Waktu berlalu begitu
cepat. Dari hari ke hari rasanya hanya seperti mimpi, tahu-tahu sudah malam,
tahu-tahu sudah lewat 1 hari, 1 minggu, 1 bulan, 1 tahun. Kita pun semakin
menua dan sisa usia semakin berkurang jatahnya. Lalu, kita sudah berbuat apa?
Untuk orang tua, keluarga, agama, bangsa dan negara. Kalau teringat akan
hal ini, aku selalu diliputi perasaan bersalah. Hingga hari ini rasanya aku hanya berorientasi
lebih banyak untuk diriku sendiri, jangankan memberikan manfaat untuk orang
lain, lebih banyak merepotkan lebih tepatnya.
Musim gugur tahun
2011 pertama kali aku menginjakkan kaki di Bochum. Belum banyak orang Indonesia
lainnya yang kukenal di kota kecil ini. Aku memulai studiku di Bochum atas
rekomendasi Pak Yul, dosenku yang ketika itu sedang ditugaskan sebagai Atase Pendidikan
di KBRI Berlin. Lewat email, Pak Yul memperkenalkanku dengan seorang mahasiswa
Indonesia lainnya yang kebetulan satu fakultas denganku di Ruhr Universität
Bochum, dialah Friska. Neng Pika, begitu kami memanggilnya, sedang menempuh program
sarjana di Teknik Elektro. Dia tinggal di Bochum bersama suaminya, Panji, yang
sama-sama sedang menempuh program sarjana. Aku mengenal pasangan muda
ini sebagai orang-orang yang santun, ramah dan penyayang.

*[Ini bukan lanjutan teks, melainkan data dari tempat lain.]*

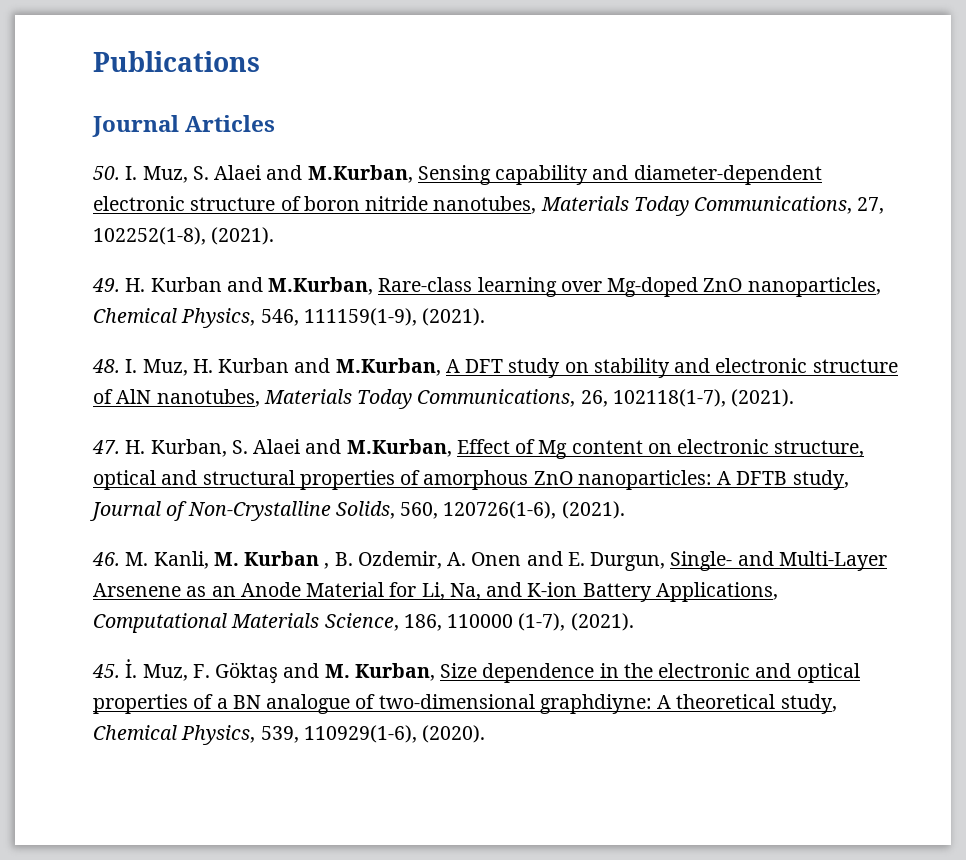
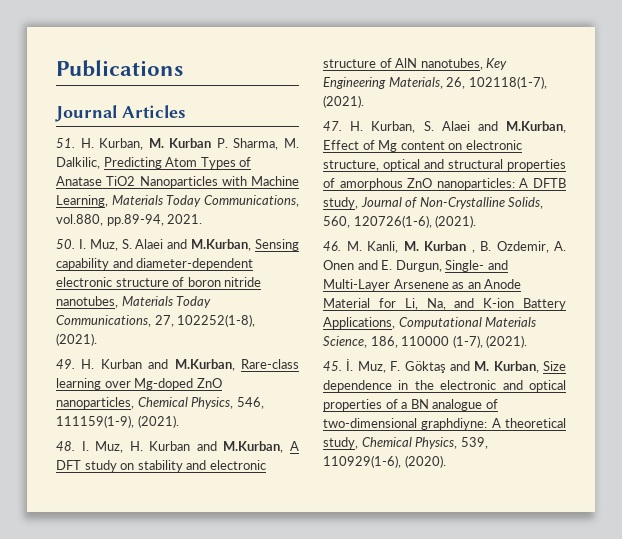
(276, 123) none -> [56,138,299,150] [56,157,252,169] [56,176,299,188] [56,195,299,207] [56,214,203,226] // 51. H. Kurban, M. Kurban P. Sharma, M. Dalkilic, Predicting Atom Types of Anatase TiO2 Nanoparticles with Machine Learning, Materials Today Communications, vol.880, pp.89-94, 2021.
[263,389,576,409] Materials Today Communications, -> [486,58,508,70] [323,77,443,89] Key Engineering Materials,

Neng Pika dan Panji melalui hari-hari sebagai orang tua baru,
sekaligus tetap menjalani rutinitas mereka sebagai mahasiswa. Aku kagum dengan
ketangguhan pasangan muda ini. Hidup di perantauan tak pernah selalu mudah, berbagai
tantangan senantiasa menghadang untuk menguji kesabaran dan sejauh mana rasa
syukur kita kepada Sang Pencipta. Aku saja yang hanya sendiri dan tak harus
mengurus siapa-siapa, tak jarang gelagapan menghadapi berbagai tantangan hidup, apalagi bagi mereka sebagai keluarga muda yang berada jauh dari orang tua. Semoga Allah senantiasa memberikan kemudahan dan keberkahan untuk Neng Pika sekeluarga.
Abiyan tumbuh menjadi
anak yang sehat dan ceria. Anak lucu ini jarang menangis dan lagi-lagi
aku kagum melihat kesabaran Neng Pika dalam mengasuh Abiyan. Tak jarang kami
bepergian bersama. Dalam setiap kesempatan, Abiyan mau diasuh hampir oleh siapa
saja. Hanya sekali aku melihatnya rewel, waktu itu kami sedang di kereta dalam
perjalanan pulang ke Bochum. Mungkin lantaran capek dan lapar, Abiyan menangis
dan sedikit rewel. Selebihnya aku mengenal Abiyan sebagai anak periang.
Baru beberapa minggu yang lalu Abiyan bisa berjalan untuk pertama
kalinya. Tak terasa hari ini, di
hari ke 10 Ramadhan, tepat 1 tahun usianya. Teriring doa agar Abiyan tumbuh
menjadi anak yang cerdas, sehat, serta soleh dan mensolehkan orang-orang di
sekitarnya. Memperhatikan foto-fotonya yang kuabadikan dalam kamera dari waktu ke waktu, aku
takjub bagaimana Allah sebaik-baik Pencipta, menciptakan makhluk yang bernama
manusia. Sorot mata nan lugu, tangan dan kaki yang perlahan tegak, lalu melangkah dan kemudian berlari. Dalam setiap
isyarat penciptaan ini terselip tanda-tanda Kekuasaan Allah. Maka, tak ada hak kita untuk menjadi sombong, lalu lupa bahwa kita pernah dan akhirnya pula akan
menjadi makhluk tak berdaya.
Abiyan, kesayangan kami
Bila engkau dewasa nanti
Ingatlah bahwa engkau pernah berjanji
untuk menjadi sebaik-baik khalifah di muka bumi
Abiyan, kesayangan kami
Bila engkau dewasa nanti
Ingatlah orang tuamu
yang tak henti-henti
mendoakanmu lebih dari mereka sendiri
Teriring salam sayang dan doa dari Maktjik untuk Abiyan.